As is often the case in the luxury world, those easy-to-acquire accessories (sneakers, hats, etc.) are a gateway to larger, pricier purchases. On a recent visit to Los Angeles, Iman Tucker, 28, a DJ from Indianapolis, scored a brown pair of Amiri’s skeleton-printed sneakers at the Rodeo Drive store. “Their designs and their patterns and even their store layout, that just really spoke to my personal style,” said Mr. Tucker, who liked the idea of supporting a younger, American-based brand competing with European luxury juggernauts. Mr. Tucker now plans to buy silk button-up shirts which he believes will “stand out when I rock them on stage.”
While many of his American design peers have hopped to jobs at other houses (Rhude designer Rhuigi Villaseñor is now creative director at Bally; Fear of God designer Jerry Lorenzo recently partnered with Zegna), Mr. Amiri is focused on building his own company.
“I’m always kind of the one in the room saying your own house is your endgame,” he said, adding that he doesn’t want the company to be acquired outright.

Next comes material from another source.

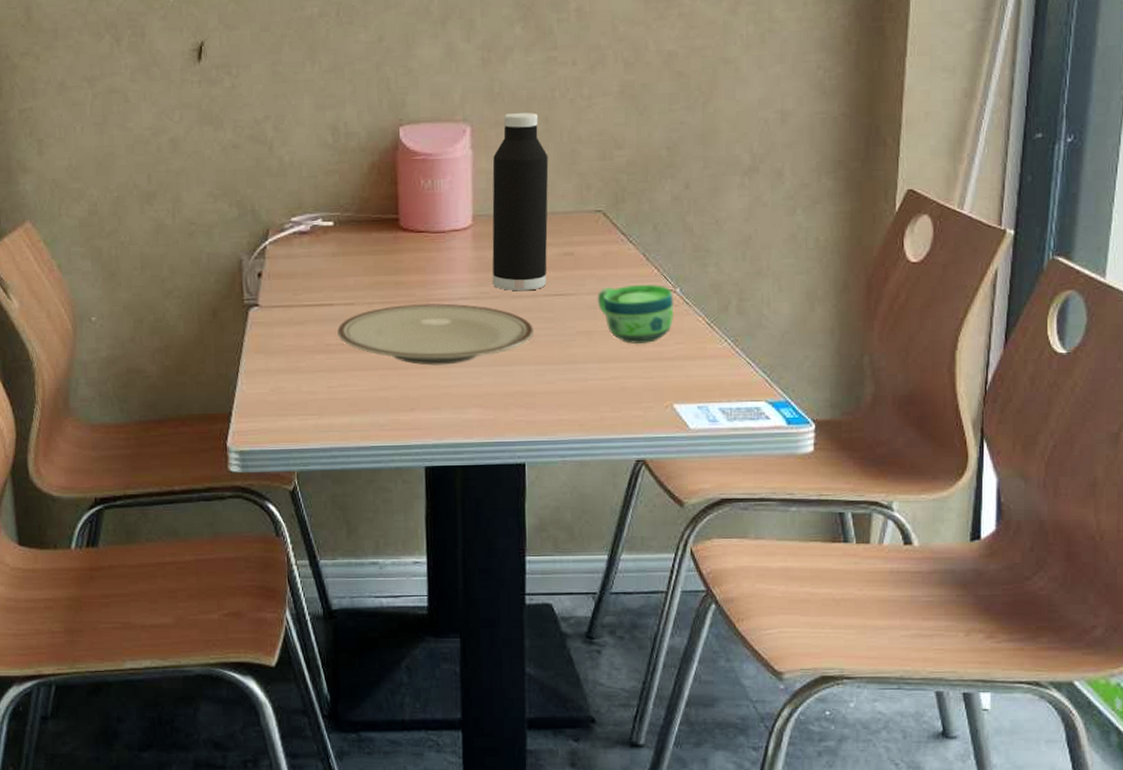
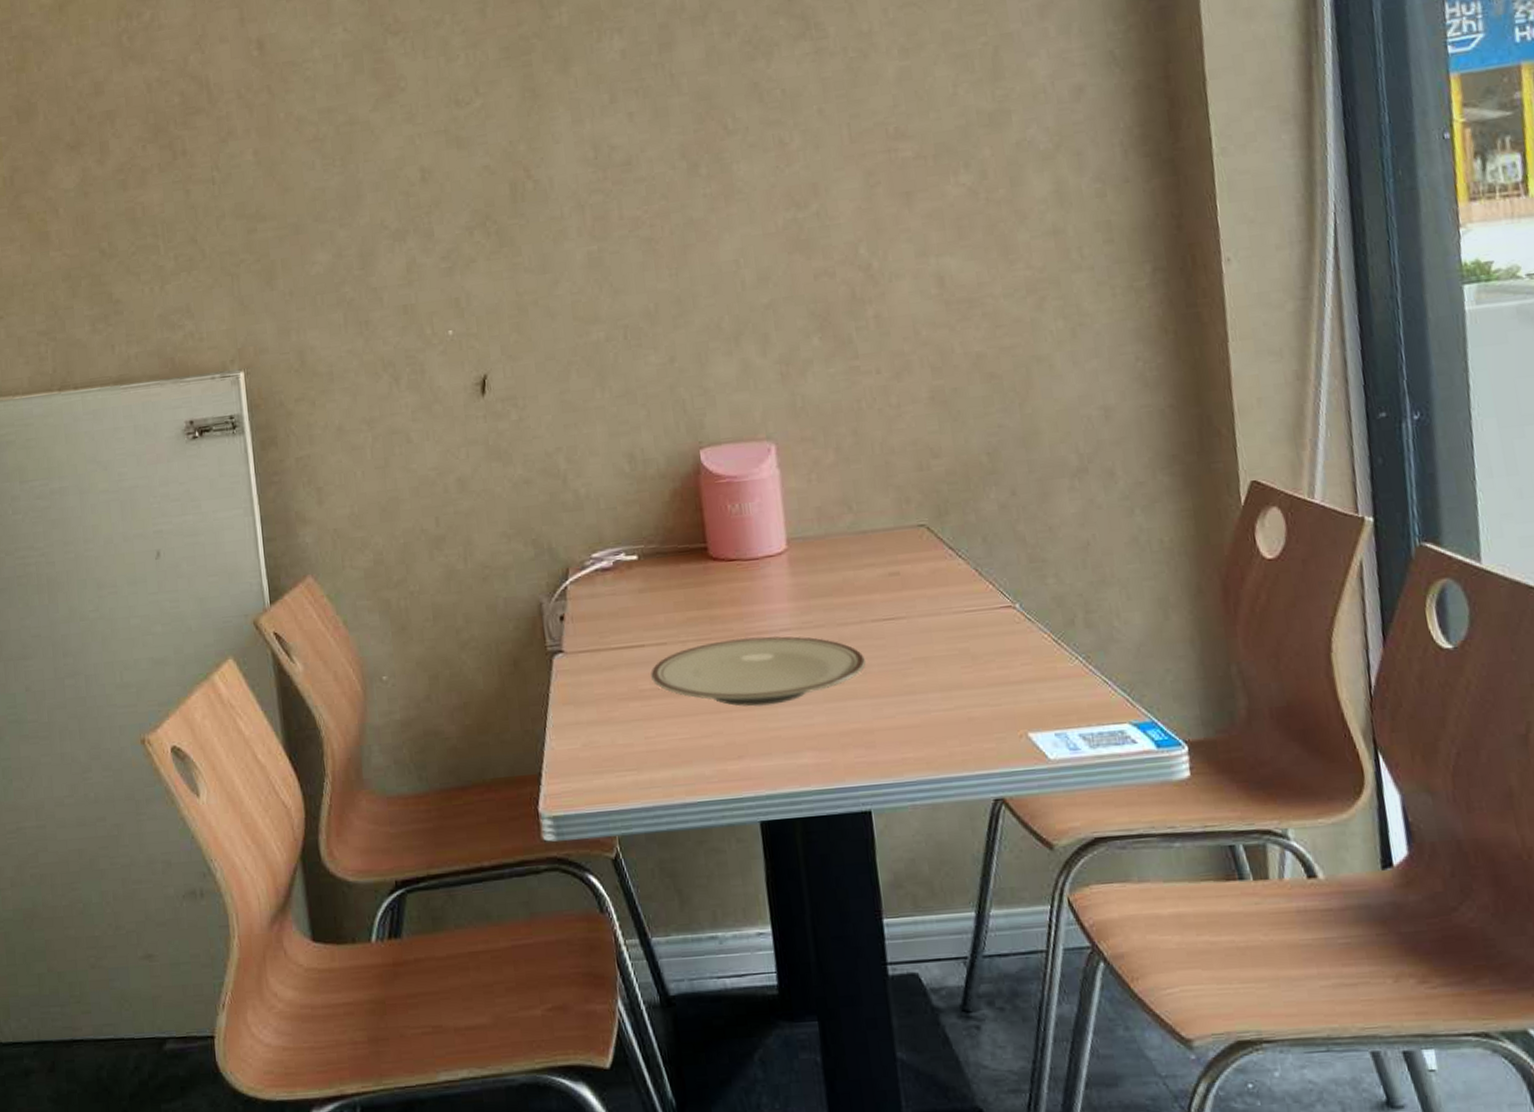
water bottle: present [492,112,549,291] -> none [802,425,874,618]
cup: present [597,284,675,344] -> none [930,601,1017,668]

Last year, Mr. Amiri launched the Amiri prize, a “fashion incubator for undiscovered American fashion talent,” which awards a designer $100,000 and a mentorship with Mr. Amiri. The idea was drawn from Mr. Amiri’s experience of building a label from scratch. “If I was in the basement, and I didn’t have a bit of experience and a little business acumen, maybe I would still be in the basement working.” Instead, he’s on Rodeo Drive.